The Indecisive Arbitrator (And His Cognitive Biases)

The Indecisive ArbitratorMy father has a running joke about being indecisive.  “Do you have trouble making up your mind?” The answer:  “Well, yes and no.” Indecisiveness is actually a good quality in an arbitrator.  It is another way of saying, “keeping an open mind until the end.”

When I was a teenager, I spent a few days one summer hanging around a courthouse, sitting through a murder trial.  The DA questioned a witness, and I thought, “That makes sense.” The defense attorney then cross-examined the witness, and I thought, “Wow, that makes sense too.” After the prosecution rested, the same pattern occurred with the defense.  By the closing arguments I had reacted against both lawyers and witnesses with a sense of deep suspicion. I assumed they were all lying or at best stretching the truth.  Yet if I were the decision maker, how would I have made a decision?

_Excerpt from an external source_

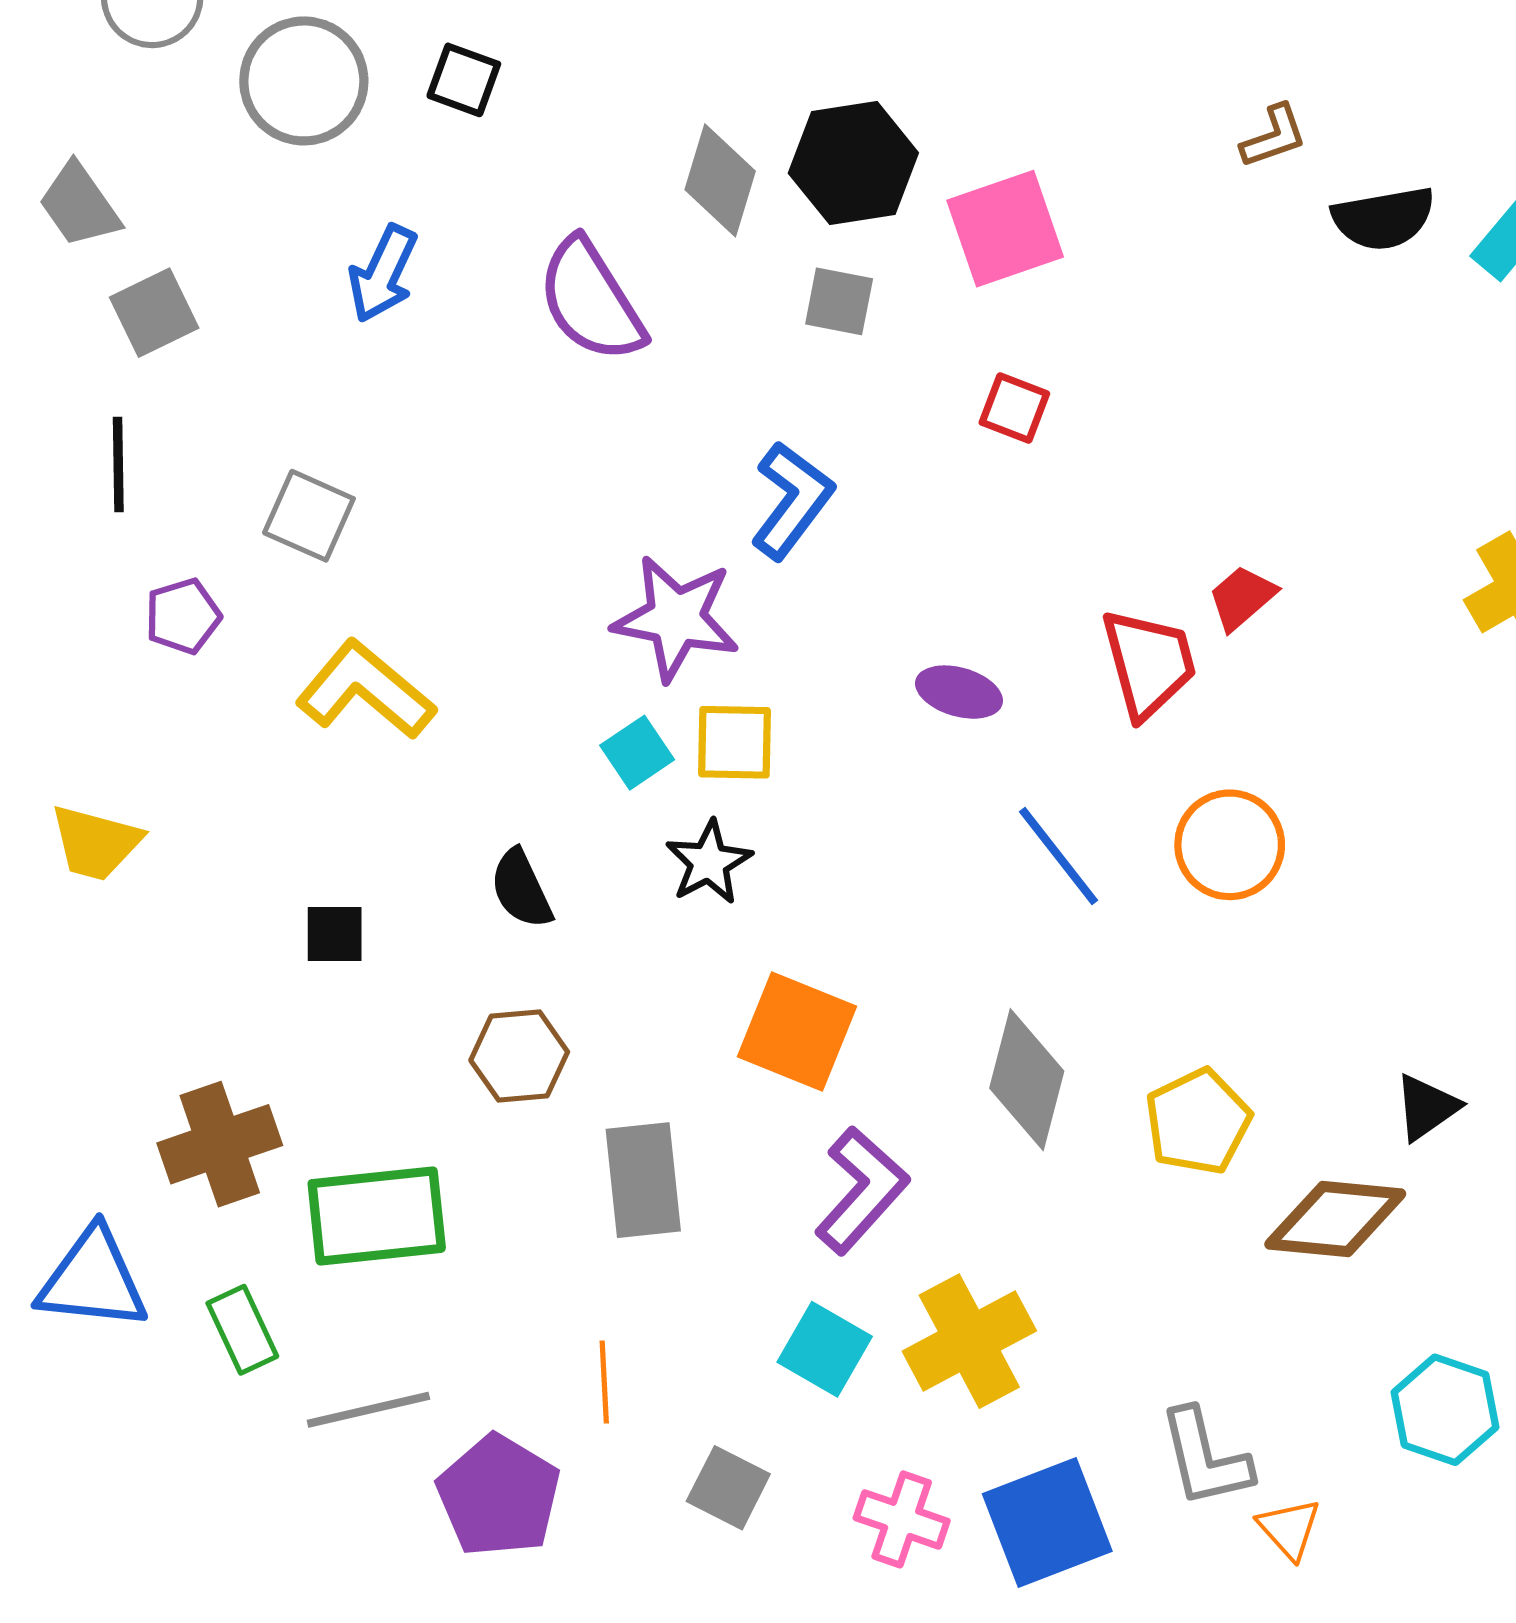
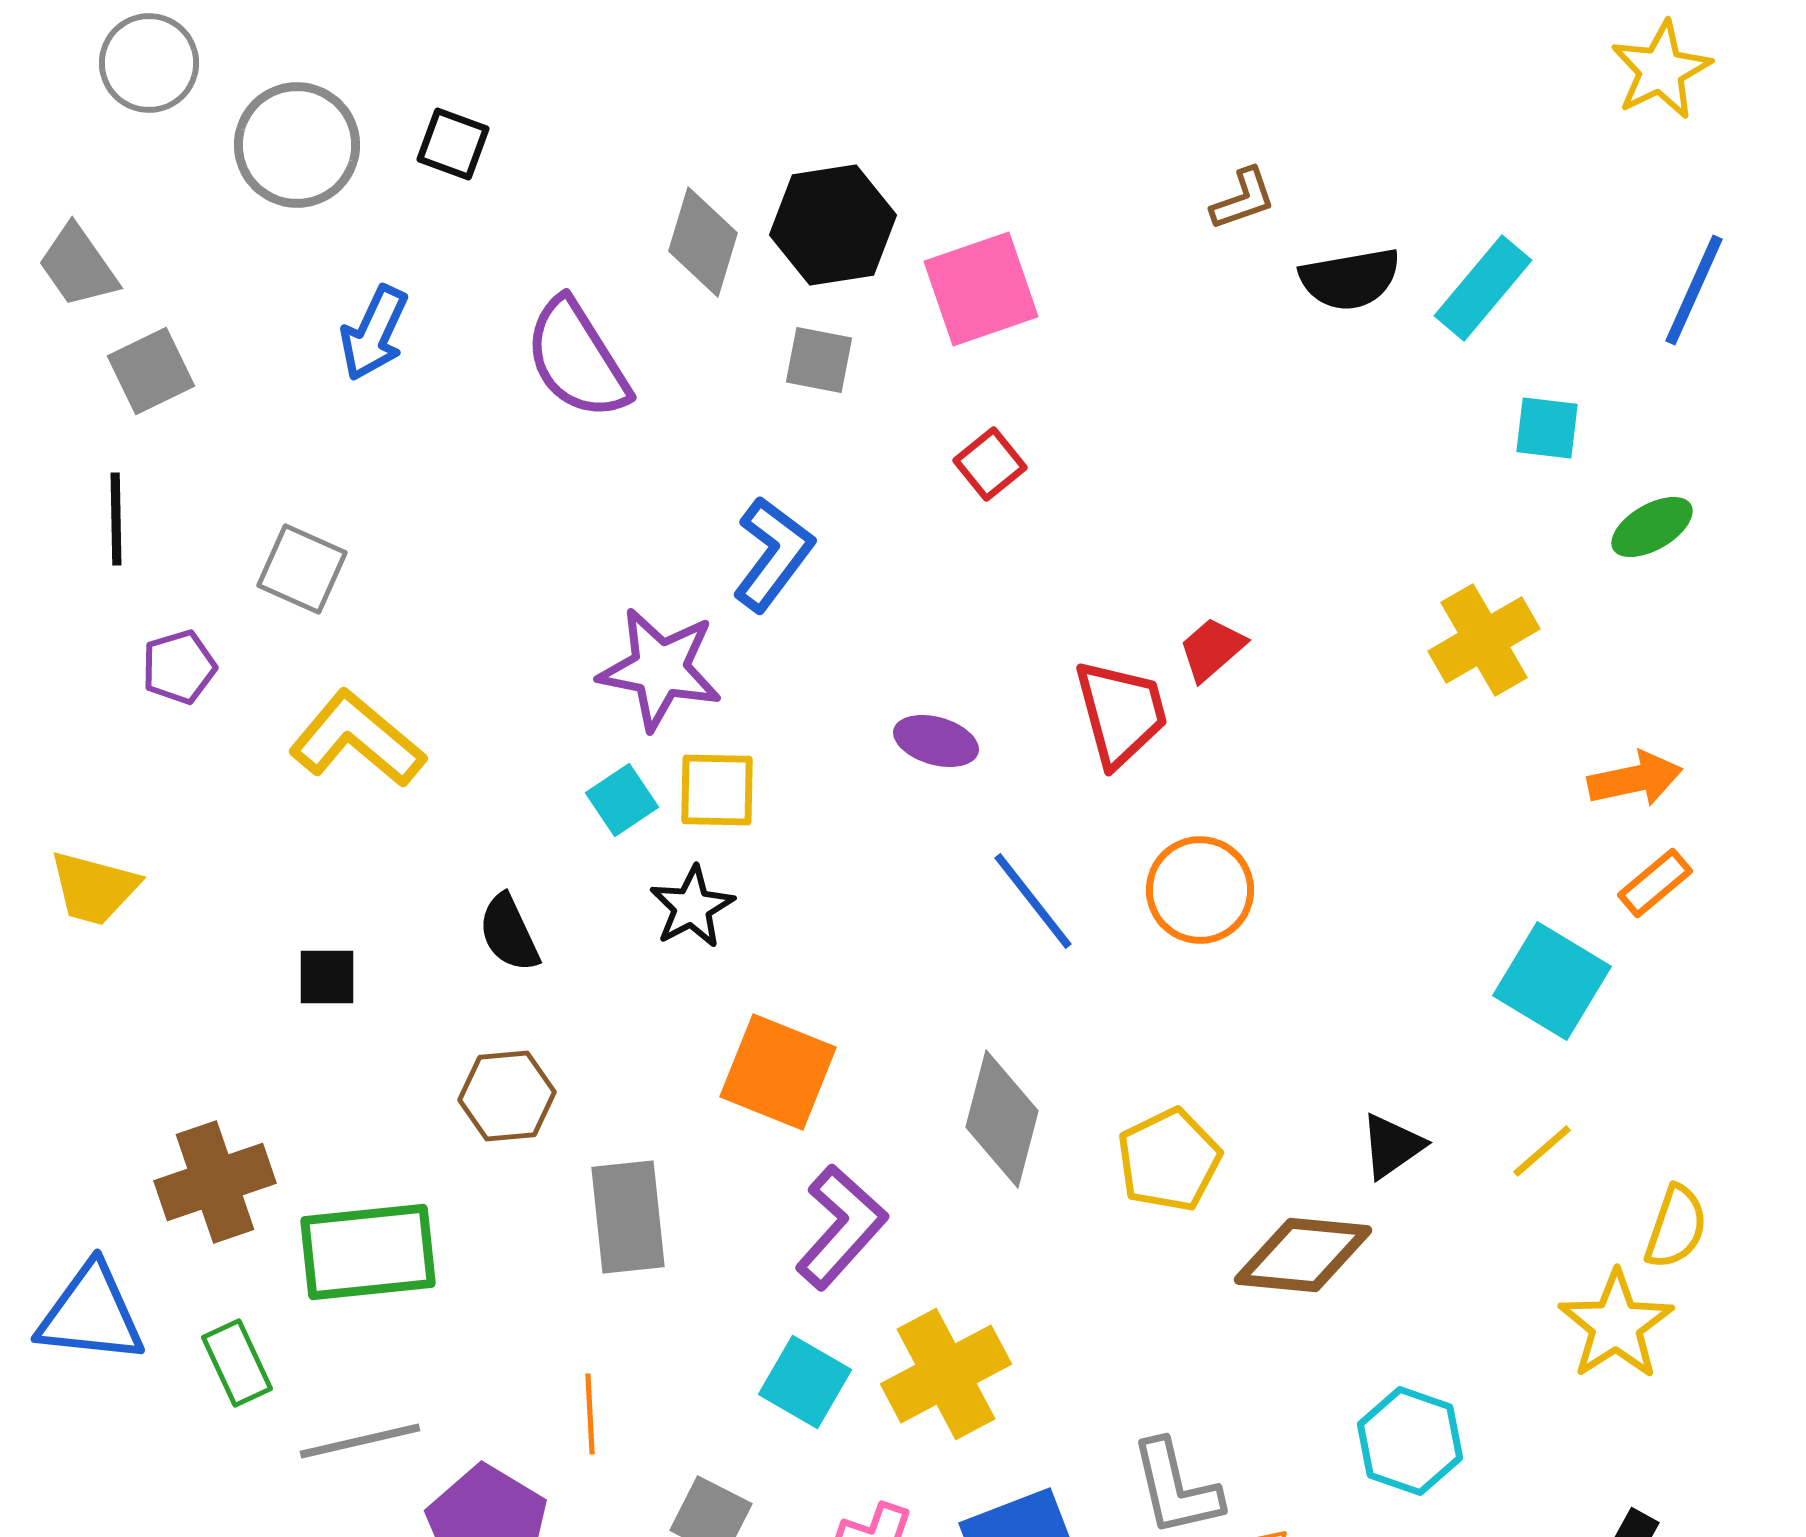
red square: (1014, 408) -> (990, 464), turned 30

It could not be based on sincerity.  When I was learning to be a mediator, one of my mentors told me, “The parties have repeated their story to themselves so often they really believe it. They may be lying even to themselves.  Sincerity doesn’t mean much.”

It could not even be based on the “truth” about what happened.  In college I took a difficult historiography class. We looked at one particular historical incident each week by reading five books describing it from five different perspectives. It was like Rashomon with footnotes. The historian’s perspective: there is no truth, only a series of facts that we piece together into a story based on our biases.

Judges and arbitrators talk a lot about cognitive biases.  Some of the major biases are fundamental attribution error, or the tendency to assume that someone else’s problem represents a failure of character tainting everything else a person does, but one’s own success is the result of personal effort; anchoring bias, or the tendency to “anchor” a decision on one piece of information; backfire effect, where one reacts to information that is inconsistent with a developing hypothesis by strengthening belief rather than questioning it; belief bias, where one accepts the conclusions of logic based on a non-rational belief as to the plausibility of the outcome (one objection to Bayesian statistics!); confirmation bias, or the tendency to accept only information that confirms one’s existing beliefs; hindsight bias, or “I knew it” (or from the arbitrator’s perspective, “You should have known it”); and my favorite, bias blind spot, or the dangerous belief that one is less biased than others.

One bias that all arbitrators must keep in mind for every case is called the framing effect, or the tendency to draw different conclusions from the same information depending on who presents it and how it is presented.  We must constantly evaluate the credibility of the source.  If a source we do not trust tells us information that sounds truthful, or if a source we do trust tells us information that sounds untruthful, we should be careful how we weigh it.

Have you ever seen a pachinko machine, the Japanese version of pinball?  That is what an arbitrator’s decision making process is like.  Facts and arguments come in, bounce off biases and piles of other balls and come out at the bottom, when we tally the score.  The skillful advocate will be able to play to the arbitrator’s biases or help him try to get the pachinko balls past them.  The skillful arbitrator will remain indecisive and let the balls fall where gravity leads them.